Gösterilen Metin:
--------------------------------
• Sonuç bulunamadı

1. HAYATI-EDEBİYAT ÇEVRESİ ESERLERİ

3.5. Bakış Açısı ve Anlatıcı

3.5.1. Gidenler Gidenler

Gidenler Gidenler adlı öykü kitabı sekiz öyküden oluşur. Bu öykülerde kullanılan

anlatıcının bakış açıları iki grupta toplanabilir: Birinci grup öyküler: Gidenler Gidenler,

Ora Özlemleri, Ölü Zaman, Bildik Düşbozumları, Nostalji ve İnşirah Kahraman Bakış

açısı ve anlatıcı ile yazılırken; ikinci grup öyküler: Bir Savaştan Slaytlar, Dağılan Şeyler ve Yapıştırmalar’da Çoğul Anlatıcı ve Bakış Açısının(İlahi ve Kahraman Anlatıcı ve Bakış Açısı) kullanıldığı görülür.

Yukarıda anlatıcının bakış açıları tespit edilen öykülerden; Gidenler Gidenler adını taşıyan öykü “1, 2, 3, 4, 5” şeklinde numaralandırılmış beş bölümden oluşturulurken; Ora Özlemleri öyküsü “Babamın Özlemleri”, “Annemin de Özlemleri

Vardı” ve “Özlemlerim” olmak üzere üç kısımda kurgulanır. Bir Savaştan Slaytlar öyküsü

"*" işaretiyle dört bölüme ayrılır. Dağılan Şeyler öyküsü de roma rakamıyla ayrılan üç kısımdan meydana gelir. Yapıştırmalar adlı ise öykü de bölümlemeler “1, 2, 3, 4, 5, 6” şeklinde yapılır.

3.5.2. Yol Düşleri

Yazar Yol Düşleri adlı öykü kitabında sözünü emanet ettiği kahramanın ‘varoluşsal sancıları’, arayışları üzerinden mesajlarını ilettiğinden sekiz öykünün yedisinde -Sır, Sırdaş, Bir Masal, Terci’hâne, Ev İçi, Ayna ve Ses- Kahraman Bakış açısı ve anlatıcını kullanır. Geriye kalan Yolculuk öyküsünde ise Çoğulcu Anlatıcı ve Bakış Açısından faydalanır. Bu bakış açıları, Kahraman Bakış açısı ve anlatıcı ve İlahi Bakış Açısı ve Anlatıcıdır.
--------------------------------
Kayıtlı Bilgiler:
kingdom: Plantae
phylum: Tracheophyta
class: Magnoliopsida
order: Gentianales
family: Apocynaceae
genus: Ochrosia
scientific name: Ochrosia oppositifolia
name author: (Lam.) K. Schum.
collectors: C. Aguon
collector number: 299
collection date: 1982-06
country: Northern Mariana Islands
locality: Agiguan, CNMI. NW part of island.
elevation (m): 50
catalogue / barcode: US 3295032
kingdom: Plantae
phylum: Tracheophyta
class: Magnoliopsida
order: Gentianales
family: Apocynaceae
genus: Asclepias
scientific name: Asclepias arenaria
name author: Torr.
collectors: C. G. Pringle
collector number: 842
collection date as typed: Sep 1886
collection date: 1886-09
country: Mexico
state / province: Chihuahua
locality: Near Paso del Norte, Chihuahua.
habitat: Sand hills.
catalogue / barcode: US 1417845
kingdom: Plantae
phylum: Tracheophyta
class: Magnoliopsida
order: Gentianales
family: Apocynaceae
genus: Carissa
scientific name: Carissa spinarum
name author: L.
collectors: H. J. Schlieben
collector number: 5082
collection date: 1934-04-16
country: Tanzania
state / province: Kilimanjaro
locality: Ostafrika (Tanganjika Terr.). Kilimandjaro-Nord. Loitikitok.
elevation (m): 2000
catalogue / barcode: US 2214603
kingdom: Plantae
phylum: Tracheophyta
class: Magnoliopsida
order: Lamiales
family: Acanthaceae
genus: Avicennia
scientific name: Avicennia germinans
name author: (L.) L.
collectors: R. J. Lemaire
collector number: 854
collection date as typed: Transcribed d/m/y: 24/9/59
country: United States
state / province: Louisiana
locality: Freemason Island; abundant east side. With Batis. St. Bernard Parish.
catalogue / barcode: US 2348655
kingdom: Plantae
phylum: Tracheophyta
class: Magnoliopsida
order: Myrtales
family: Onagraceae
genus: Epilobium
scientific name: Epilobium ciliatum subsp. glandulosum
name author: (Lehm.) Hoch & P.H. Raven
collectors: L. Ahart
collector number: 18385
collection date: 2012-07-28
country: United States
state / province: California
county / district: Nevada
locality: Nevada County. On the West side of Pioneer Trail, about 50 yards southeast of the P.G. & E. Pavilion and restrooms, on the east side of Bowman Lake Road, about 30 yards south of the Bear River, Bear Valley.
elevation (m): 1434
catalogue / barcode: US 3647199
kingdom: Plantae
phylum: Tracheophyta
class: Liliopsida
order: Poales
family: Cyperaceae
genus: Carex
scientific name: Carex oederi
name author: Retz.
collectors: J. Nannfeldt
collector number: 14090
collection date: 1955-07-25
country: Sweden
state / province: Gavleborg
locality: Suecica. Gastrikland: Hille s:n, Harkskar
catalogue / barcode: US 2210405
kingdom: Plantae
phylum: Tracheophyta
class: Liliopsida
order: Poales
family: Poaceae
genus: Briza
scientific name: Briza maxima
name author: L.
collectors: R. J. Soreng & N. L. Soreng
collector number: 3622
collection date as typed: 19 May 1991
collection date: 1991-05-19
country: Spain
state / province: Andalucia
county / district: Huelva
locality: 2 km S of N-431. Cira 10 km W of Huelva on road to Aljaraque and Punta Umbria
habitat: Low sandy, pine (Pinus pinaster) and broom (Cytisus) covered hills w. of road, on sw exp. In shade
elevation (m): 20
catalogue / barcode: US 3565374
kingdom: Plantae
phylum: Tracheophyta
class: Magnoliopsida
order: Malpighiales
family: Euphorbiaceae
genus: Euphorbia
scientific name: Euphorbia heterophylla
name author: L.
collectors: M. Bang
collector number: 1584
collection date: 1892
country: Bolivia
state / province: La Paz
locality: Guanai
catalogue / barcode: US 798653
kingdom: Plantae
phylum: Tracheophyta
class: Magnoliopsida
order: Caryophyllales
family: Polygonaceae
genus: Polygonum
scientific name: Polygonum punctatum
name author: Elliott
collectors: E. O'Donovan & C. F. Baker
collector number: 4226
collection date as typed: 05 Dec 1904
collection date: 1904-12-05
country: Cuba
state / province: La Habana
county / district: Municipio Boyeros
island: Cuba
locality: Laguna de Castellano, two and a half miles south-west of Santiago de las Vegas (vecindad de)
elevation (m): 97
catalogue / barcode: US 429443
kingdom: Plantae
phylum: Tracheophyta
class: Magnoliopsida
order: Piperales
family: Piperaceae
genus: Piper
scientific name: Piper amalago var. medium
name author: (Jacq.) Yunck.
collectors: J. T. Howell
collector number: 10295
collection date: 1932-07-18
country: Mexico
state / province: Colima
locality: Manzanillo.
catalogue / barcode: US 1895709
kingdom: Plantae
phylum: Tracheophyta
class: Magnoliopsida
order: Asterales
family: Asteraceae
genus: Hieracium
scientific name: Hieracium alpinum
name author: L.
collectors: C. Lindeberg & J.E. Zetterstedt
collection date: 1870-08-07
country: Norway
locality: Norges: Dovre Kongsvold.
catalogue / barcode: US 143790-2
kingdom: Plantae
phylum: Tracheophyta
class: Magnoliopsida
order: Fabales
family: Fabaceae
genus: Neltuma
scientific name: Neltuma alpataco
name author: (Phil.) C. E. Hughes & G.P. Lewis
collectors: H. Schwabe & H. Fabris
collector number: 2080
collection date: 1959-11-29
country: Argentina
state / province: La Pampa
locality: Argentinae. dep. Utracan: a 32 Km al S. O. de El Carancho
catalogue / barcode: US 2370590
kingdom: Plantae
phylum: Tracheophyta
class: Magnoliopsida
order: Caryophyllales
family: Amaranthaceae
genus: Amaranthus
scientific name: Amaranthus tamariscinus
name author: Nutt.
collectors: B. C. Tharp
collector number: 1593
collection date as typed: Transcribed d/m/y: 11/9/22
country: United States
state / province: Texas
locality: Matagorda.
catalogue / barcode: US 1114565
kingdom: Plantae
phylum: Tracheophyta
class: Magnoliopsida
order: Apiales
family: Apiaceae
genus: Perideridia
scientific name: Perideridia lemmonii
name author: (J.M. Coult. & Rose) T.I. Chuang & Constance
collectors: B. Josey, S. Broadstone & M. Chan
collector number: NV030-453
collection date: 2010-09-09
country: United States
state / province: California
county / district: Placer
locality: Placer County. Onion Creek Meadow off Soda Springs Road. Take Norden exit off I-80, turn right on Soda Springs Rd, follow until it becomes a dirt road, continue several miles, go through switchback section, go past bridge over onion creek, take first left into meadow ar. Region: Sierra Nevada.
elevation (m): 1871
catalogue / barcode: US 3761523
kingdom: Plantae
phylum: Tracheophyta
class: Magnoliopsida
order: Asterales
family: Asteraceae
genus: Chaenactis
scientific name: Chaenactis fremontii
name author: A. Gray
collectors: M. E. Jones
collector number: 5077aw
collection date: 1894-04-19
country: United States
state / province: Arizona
--------------------------------
Verilen Görevler:
a - Anlatıcı ve bakış açısı konulu metne göre Gidenler Gidenler adlı öykü kitabı kaç öyküden oluşur?
b - Anlatıcı ve bakış açısı konulu metinde "3.5.2. Yol Düşleri" sözleriyle başlayıp "Açısı ve Anlatıcıdır." sözlerine kadar süren kısmı harfi harfine yazınız.

Tamamlanan Alıştırma:
a - Sekiz öyküden oluşur.

b -
3.5.2. Yol Düşleri

Yazar Yol Düşleri adlı öykü kitabında sözünü emanet ettiği kahramanın ‘varoluşsal sancıları’, arayışları üzerinden mesajlarını ilettiğinden sekiz öykünün yedisinde -Sır, Sırdaş, Bir Masal, Terci’hâne, Ev İçi, Ayna ve Ses- Kahraman Bakış açısı ve anlatıcını kullanır. Geriye kalan Yolculuk öyküsünde ise Çoğulcu Anlatıcı ve Bakış Açısından faydalanır. Bu bakış açıları, Kahraman Bakış açısı ve anlatıcı ve İlahi Bakış Açısı ve Anlatıcıdır.